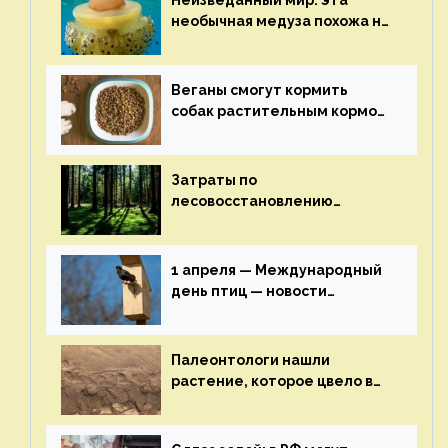
Неизведанный мир: эта
необычная медуза похожа на
яичницу-глазунью — новости
экологии на ECOportal
Веганы смогут кормить
собак растительным кормом
и не волноваться об их
здоровье — новости
экологии на ECOportal
Затраты по
лесовосстановлению
включат в состав проекта
строительства — новости
экологии на ECOportal
1 апреля — Международный
день птиц — новости
экологии на ECOportal
Палеонтологи нашли
растение, которое цвело в
эпоху динозавров — новости
экологии на ECOportal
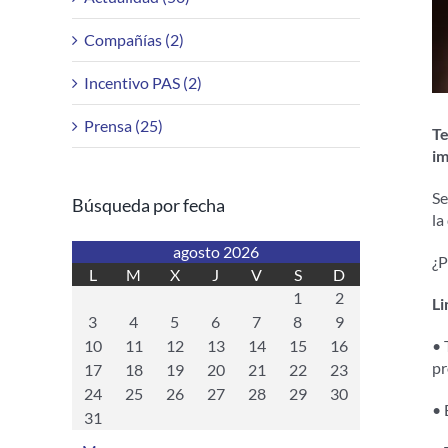
Compañías (2)
Incentivo PAS (2)
Prensa (25)
Te
im
Se
Búsqueda por fecha
la
agosto 2026
¿P
L
M
X
J
V
S
D
1
2
Li
3
4
5
6
7
8
9
10
11
12
13
14
15
16
• 
pr
17
18
19
20
21
22
23
24
25
26
27
28
29
30
• 
31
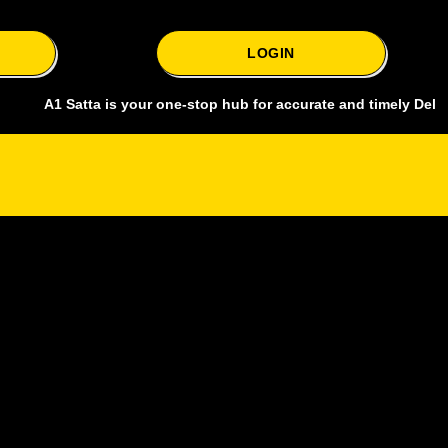
LOGIN
 Satta is your one-stop hub for accurate and timely Delhi bazar sat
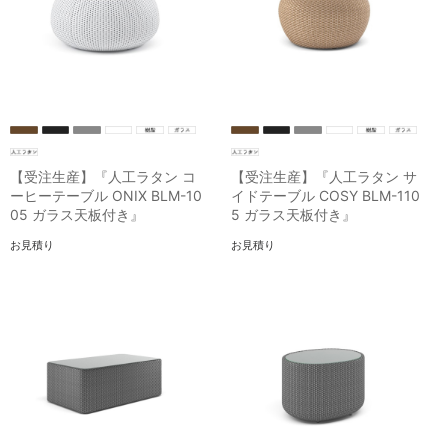
【受注生産】『人工ラタン コ
【受注生産】『人工ラタン サ
ーヒーテーブル ONIX BLM-10
イドテーブル COSY BLM-110
05 ガラス天板付き』
5 ガラス天板付き』
お見積り
お見積り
##########
• _Assigned task_
Copy every line of text in the records above word for word and in the same order, leaving out the pictures.

• _Result for this task_
Неизведанный мир: эта
необычная медуза похожа на
яичницу-глазунью — новости
экологии на ECOportal
Веганы смогут кормить
собак растительным кормом
и не волноваться об их
здоровье — новости
экологии на ECOportal
Затраты по
лесовосстановлению
включат в состав проекта
строительства — новости
экологии на ECOportal
1 апреля — Международный
день птиц — новости
экологии на ECOportal
Палеонтологи нашли
растение, которое цвело в
эпоху динозавров — новости
экологии на ECOportal
Compañías (2)
Incentivo PAS (2)
Prensa (25)
Te
im
Se
Búsqueda por fecha
la
agosto 2026
¿P
L
M
X
J
V
S
D
1
2
Li
3
4
5
6
7
8
9
10
11
12
13
14
15
16
• 
pr
17
18
19
20
21
22
23
24
25
26
27
28
29
30
• 
31
LOGIN
 Satta is your one-stop hub for accurate and timely Delhi bazar sat
【受注生産】『人工ラタン コ
【受注生産】『人工ラタン サ
ーヒーテーブル ONIX BLM-10
イドテーブル COSY BLM-110
05 ガラス天板付き』
5 ガラス天板付き』
お見積り
お見積り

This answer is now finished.